AI-ACCELERATED DRUG DISCOVERY
Available from Reaxense
This protein is integrated into the Receptor.AI ecosystem as a prospective target with high therapeutic potential. We performed a comprehensive characterization of Protein transport protein Sec23A including:
1. LLM-powered literature research
Our custom-tailored LLM extracted and formalized all relevant information about the protein from a large set of structured and unstructured data sources and stored it in the form of a Knowledge Graph. This comprehensive analysis allowed us to gain insight into Protein transport protein Sec23A therapeutic significance, existing small molecule ligands, relevant off-targets, and protein-protein interactions.
Fig. 1. Preliminary target research workflow
2. AI-Driven Conformational Ensemble Generation
Starting from the initial protein structure, we employed advanced AI algorithms to predict alternative functional states of Protein transport protein Sec23A, including large-scale conformational changes along "soft" collective coordinates. Through molecular simulations with AI-enhanced sampling and trajectory clustering, we explored the broad conformational space of the protein and identified its representative structures. Utilizing diffusion-based AI models and active learning AutoML, we generated a statistically robust ensemble of equilibrium protein conformations that capture the receptor's full dynamic behavior, providing a robust foundation for accurate structure-based drug design.

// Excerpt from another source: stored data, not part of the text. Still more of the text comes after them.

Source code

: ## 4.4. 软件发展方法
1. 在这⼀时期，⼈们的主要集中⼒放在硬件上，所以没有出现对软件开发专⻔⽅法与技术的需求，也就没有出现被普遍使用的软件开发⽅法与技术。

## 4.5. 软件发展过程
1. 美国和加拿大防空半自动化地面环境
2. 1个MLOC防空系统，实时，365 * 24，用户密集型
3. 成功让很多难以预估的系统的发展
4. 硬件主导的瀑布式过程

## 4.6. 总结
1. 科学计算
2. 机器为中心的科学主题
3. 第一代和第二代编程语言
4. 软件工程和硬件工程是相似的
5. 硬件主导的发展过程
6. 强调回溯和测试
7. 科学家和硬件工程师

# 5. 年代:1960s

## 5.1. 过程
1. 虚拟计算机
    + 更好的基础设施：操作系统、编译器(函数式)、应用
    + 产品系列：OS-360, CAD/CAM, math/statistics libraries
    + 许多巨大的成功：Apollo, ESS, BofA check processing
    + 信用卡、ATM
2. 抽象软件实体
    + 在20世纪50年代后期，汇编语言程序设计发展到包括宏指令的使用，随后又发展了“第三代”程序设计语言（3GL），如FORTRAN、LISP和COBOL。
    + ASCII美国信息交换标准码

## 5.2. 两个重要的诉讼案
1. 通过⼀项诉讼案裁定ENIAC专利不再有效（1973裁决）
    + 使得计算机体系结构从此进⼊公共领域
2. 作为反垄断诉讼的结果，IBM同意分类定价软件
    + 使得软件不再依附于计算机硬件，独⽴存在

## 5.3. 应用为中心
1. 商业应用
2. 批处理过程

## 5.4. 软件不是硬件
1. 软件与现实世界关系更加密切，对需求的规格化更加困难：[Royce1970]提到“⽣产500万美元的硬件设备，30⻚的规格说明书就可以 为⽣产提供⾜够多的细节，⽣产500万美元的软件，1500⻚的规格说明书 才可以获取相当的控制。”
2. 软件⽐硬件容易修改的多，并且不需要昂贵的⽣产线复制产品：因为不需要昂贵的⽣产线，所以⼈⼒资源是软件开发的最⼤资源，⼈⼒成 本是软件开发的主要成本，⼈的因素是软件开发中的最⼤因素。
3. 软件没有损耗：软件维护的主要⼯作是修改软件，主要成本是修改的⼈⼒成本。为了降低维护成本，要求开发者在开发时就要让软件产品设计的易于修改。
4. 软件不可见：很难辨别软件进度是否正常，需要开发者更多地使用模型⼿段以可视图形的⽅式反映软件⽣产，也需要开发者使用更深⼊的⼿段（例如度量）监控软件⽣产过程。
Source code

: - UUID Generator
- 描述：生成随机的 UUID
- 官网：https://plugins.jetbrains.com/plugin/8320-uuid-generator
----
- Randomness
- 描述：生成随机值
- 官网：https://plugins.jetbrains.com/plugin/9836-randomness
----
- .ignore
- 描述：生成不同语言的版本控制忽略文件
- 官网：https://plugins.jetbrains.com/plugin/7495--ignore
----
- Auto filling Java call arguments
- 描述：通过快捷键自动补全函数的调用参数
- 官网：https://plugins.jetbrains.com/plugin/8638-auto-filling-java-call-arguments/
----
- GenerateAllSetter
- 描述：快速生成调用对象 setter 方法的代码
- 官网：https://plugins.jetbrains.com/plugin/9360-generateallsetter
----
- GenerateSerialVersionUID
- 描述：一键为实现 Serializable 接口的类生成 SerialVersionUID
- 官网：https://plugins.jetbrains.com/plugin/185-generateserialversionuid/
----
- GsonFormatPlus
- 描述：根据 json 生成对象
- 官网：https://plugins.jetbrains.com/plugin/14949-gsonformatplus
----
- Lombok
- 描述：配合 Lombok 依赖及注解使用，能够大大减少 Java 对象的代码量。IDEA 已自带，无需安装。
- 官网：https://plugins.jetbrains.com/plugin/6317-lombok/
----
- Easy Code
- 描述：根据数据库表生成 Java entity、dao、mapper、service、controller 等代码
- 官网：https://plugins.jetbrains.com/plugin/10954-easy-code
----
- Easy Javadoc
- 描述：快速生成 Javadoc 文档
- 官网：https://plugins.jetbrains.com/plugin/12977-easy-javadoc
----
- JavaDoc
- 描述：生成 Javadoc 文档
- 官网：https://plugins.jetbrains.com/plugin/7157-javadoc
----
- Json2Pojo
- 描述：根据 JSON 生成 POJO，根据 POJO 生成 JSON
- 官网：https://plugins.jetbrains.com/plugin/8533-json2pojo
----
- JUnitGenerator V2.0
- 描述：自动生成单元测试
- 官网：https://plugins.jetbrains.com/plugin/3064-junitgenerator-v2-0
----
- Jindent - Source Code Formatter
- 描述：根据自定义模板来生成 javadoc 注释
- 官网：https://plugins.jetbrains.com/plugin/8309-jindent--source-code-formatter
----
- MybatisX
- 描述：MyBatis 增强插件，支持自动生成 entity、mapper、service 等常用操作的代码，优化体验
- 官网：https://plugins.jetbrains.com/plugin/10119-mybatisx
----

Fig. 2. AI-powered molecular dynamics simulations workflow
3. Binding pockets identification and characterization
We employed the AI-based pocket prediction module to discover orthosteric, allosteric, hidden, and cryptic binding pockets on the protein’s surface. Our technique integrates the LLM-driven literature search and structure-aware ensemble-based pocket detection algorithm that utilizes previously established protein dynamics. Tentative pockets are then subject to AI scoring and ranking with simultaneous detection of false positives. In the final step, the AI model assesses the druggability of each pocket enabling a comprehensive selection of the most promising pockets for further targeting.
Fig. 3. AI-based binding pocket detection workflow
4. AI-Powered Virtual Screening
Our ecosystem is equipped to perform AI-driven virtual screening on Protein transport protein Sec23A. With access to a vast chemical space and cutting-edge AI docking algorithms, we can rapidly and reliably predict the most promising, novel, diverse, potent, and safe small molecule ligands of Protein transport protein Sec23A. This approach allows us to achieve an excellent hit rate and to identify compounds ready for advanced lead discovery and optimization.
Fig. 4. The screening workflow of Receptor.AI
Receptor.AI, in partnership with Reaxense, developed a next-generation technology for on-demand focused library design to enable extensive target exploration.
The focused library for Protein transport protein Sec23A includes a list of the most effective modulators, each annotated with 38 ADME-Tox and 32 physicochemical and drug-likeness parameters. Furthermore, each compound is shown with its optimal docking poses, affinity scores, and activity scores, offering a detailed summary.
Protein transport protein Sec23A
partner:
Reaxense
upacc:
Q15436
UPID:
SC23A_HUMAN
Alternative names:
SEC23-related protein A
Alternative UPACC:
Q15436; B2R5P4; B3KXI2; Q8NE16
Background:
Protein transport protein Sec23A, also known as SEC23-related protein A, plays a pivotal role in cellular transport mechanisms. It is a crucial component of the coat protein complex II (COPII), which is instrumental in forming transport vesicles from the endoplasmic reticulum (ER). This process is essential for the physical deformation of the ER membrane into vesicles and the selection of cargo molecules for transport to the Golgi complex. Additionally, Sec23A is required for the translocation of the insulin-induced glucose transporter SLC2A4/GLUT4 to the cell membrane, highlighting its significance in glucose metabolism.
Therapeutic significance:
Given its involvement in Craniolenticulosutural dysplasia, a syndrome characterized by late-closing fontanels, sutural cataracts, facial dysmorphisms, and skeletal defects, understanding the role of Protein transport protein Sec23A could open doors to potential therapeutic strategies. Its critical function in cellular transport and glucose metabolism makes it a promising target for addressing the underlying molecular mechanisms of this syndrome.